ACTIVITY
Everything in the entries is to be written out exactly, except for the pictures.
========================================================================
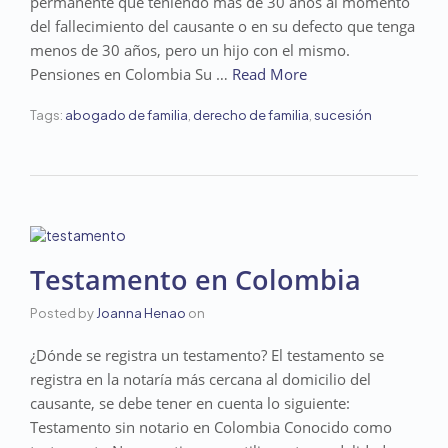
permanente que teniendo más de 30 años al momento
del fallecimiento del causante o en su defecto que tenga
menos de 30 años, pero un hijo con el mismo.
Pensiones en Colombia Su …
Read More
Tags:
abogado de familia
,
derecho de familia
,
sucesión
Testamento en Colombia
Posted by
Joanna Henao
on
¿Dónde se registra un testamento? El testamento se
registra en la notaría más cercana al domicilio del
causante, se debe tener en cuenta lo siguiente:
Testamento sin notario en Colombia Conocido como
========================================================================
SOLVED PROBLEM
permanente que teniendo más de 30 años al momento
del fallecimiento del causante o en su defecto que tenga
menos de 30 años, pero un hijo con el mismo.
Pensiones en Colombia Su …
Read More
Tags:
abogado de familia
,
derecho de familia
,
sucesión
Testamento en Colombia
Posted by
Joanna Henao
on
¿Dónde se registra un testamento? El testamento se
registra en la notaría más cercana al domicilio del
causante, se debe tener en cuenta lo siguiente:
Testamento sin notario en Colombia Conocido como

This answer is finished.